Many years have passed, yet Emma remembers every stone of Villa Freiberg. It is the place that gave shelter to her and her little brother Benjamin when, orphaned, they followed the last wishes of their father who died at the front. But waking up from illusions and dreams of salvation is a door that suddenly closes the day Benjamin disappears never to return. Emma, despite the time spent, constantly thinks back to Benjamin, the taciturn child who loved solitude and drew with incredible skill. Benjamin, who was taken to a clinic along with many others like him, considered fragile and unsuitable, to be subjected to the experiments of Nazi scientists willing to sacrifice lives to pursue a crazy ideal of perfection. Like many and many like him, that child was the victim of Aktion t4, one of the most controversial operations in history. An operation which, in silence, prepared the ground for the horror of the extermination camps. Years have passed since then and Emma has never known what happened to Benjamin. But now the villa has been inherited by a woman who, among the objects spared by time, has found an old ring and a packet of yellowed photographs. Perhaps they are clues leading to Benjamin. Emma must decide whether to reopen the chest of memories, even if it means facing the pain of choices and mistakes. Because maybe it's not too late to fulfill the promise to care for and protect that too defenseless brother.
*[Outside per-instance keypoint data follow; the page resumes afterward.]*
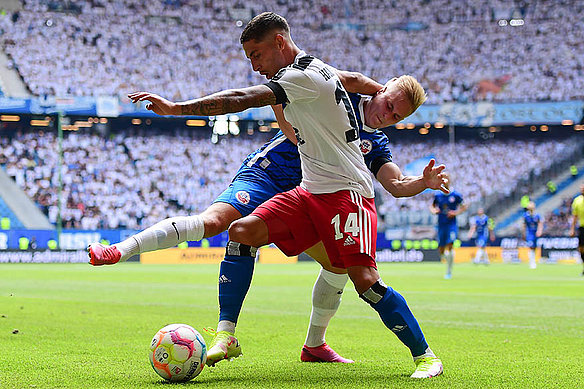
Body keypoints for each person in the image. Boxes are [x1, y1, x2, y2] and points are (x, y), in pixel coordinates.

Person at [90, 13, 447, 377]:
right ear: (382, 89)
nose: (254, 64)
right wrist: (370, 89)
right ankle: (224, 332)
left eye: (256, 55)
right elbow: (347, 83)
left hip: (345, 194)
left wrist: (177, 109)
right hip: (293, 182)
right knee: (236, 230)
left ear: (278, 43)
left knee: (360, 278)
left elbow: (243, 98)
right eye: (388, 102)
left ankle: (423, 355)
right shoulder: (327, 77)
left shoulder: (310, 81)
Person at [430, 176, 467, 279]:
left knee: (450, 244)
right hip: (441, 224)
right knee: (441, 248)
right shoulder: (438, 195)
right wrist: (434, 211)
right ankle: (446, 259)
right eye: (443, 178)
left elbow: (464, 206)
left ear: (450, 181)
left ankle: (449, 271)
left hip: (451, 224)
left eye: (446, 178)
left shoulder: (456, 195)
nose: (445, 180)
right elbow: (432, 206)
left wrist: (456, 213)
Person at [522, 202, 543, 269]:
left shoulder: (537, 216)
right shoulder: (525, 216)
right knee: (530, 246)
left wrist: (539, 231)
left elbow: (540, 224)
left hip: (535, 233)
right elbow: (524, 225)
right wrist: (524, 233)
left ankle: (533, 260)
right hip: (530, 233)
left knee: (534, 247)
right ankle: (532, 262)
After "The children of Swabia" (Garzanti, 2020), Romina Casagrande returns with "The legacy of Villa Freiberg" (Garzanti, 2023, pp. 352, also e-book) to tell a dark page in the history of the twentieth century: the clinics where those who for whatever reason were considered “different” were held and tortured.

La copertina del libro
La copertina del libro
La copertina del libro

We asked Romina Casagrande what were the sources of inspiration for the novel:

«Everything comes from a real place - Villa Freischütz in Merano - and from its adventurous recovery. Its owners, Franz Fromm, a wealthy German wine merchant with a passion for art, and his composite family divided between France, Germany, Italy and South America, lived there in a very turbulent period for the Upper Adige, surviving, thanks to friendships and ties with the elites of the time, the Italianization brought about by Fascism and the years, between 1943 and 1945, in which the region effectively became an offshoot of the Reich. The house contains important papers that belonged to a fascist general as well as objects from all over the world. But when his rooms were opened for the first time, in 2013, all his past was hidden by rubble and garbage, so much so that he doubted there was still anything to save. Years later the Villa, which has become a museum in the meantime, continues to speak to us and amaze us with stories that have their roots in a border region, a region with a history made up of many shadows and few lights».

What links the royal villa to the Aktion t4 operation?

«One of the members of the Fromm family was affected by cognitive disorders and for this reason wanted by the Nazis. The discovery of an object, depositary of an almost erased memory, triggers the historical core of the novel: Aktion t4, a Nazi eugenics operation that aimed to eliminate the 'different' through steps that anticipate and prepare for the atrocities of the concentration camps. Patients were removed from their families with the promise of treatment and care, but traces of them were completely lost, so much so that even today it is often difficult to reconstruct their fate. They were taken to smaller towns, and left to die of hunger and starvation, or they became the subject of experiments and finally killed in the gas chambers of places of death such as Grafeneck or Hartheim, a castle in the Austrian countryside that hides its horrors in the basements. The definition of 'different' included very different situations – children born out of wedlock, people suffering from hereditary diseases, difficult boys and women with freer behavior, addictions such as alcoholism – experienced, often also by family members, as a shame».

In your latest novels you constantly evoke the theme of painful childhood, you talk about children forced to come to terms with experiences greater than themselves. Why this choice?

«In this novel I expand the field with a look at women, hit harder in their being the cornerstone of a continuity that inspires fear and, for this reason, forced to sterilize, an annihilating and devastating practice with irreversible psychological and social repercussions. My interest in chiaroscuro remains, the opposite ages. It's the way life takes the edge off and shuffles the cards."

How important is it to come to terms with one's past choices and with one's non-choices?

«Perhaps we need to give meaning to pain, learning to share it. In this case it is the challenge to tame a shapeless giant, made of bricks, wood and moss, which has swallowed lives, stories, choices, covering them under the dust of time. Bringing them back to life, for the protagonists, is a challenge and an opportunity to feel less wrong: the second chance that we all seek after all».

How important is memory and is it possible to build a shared memory?

«I strongly believe in sharing Memory when it is made up of stories, small portraits that lead History back to its most authentic and perhaps most human being because, when we talk about micro-history, basically we are talking about relationships, affections, relationships, something with which easier to compare. Giving a face, a name to the protagonists of these stories makes us more responsible, in turn witnesses».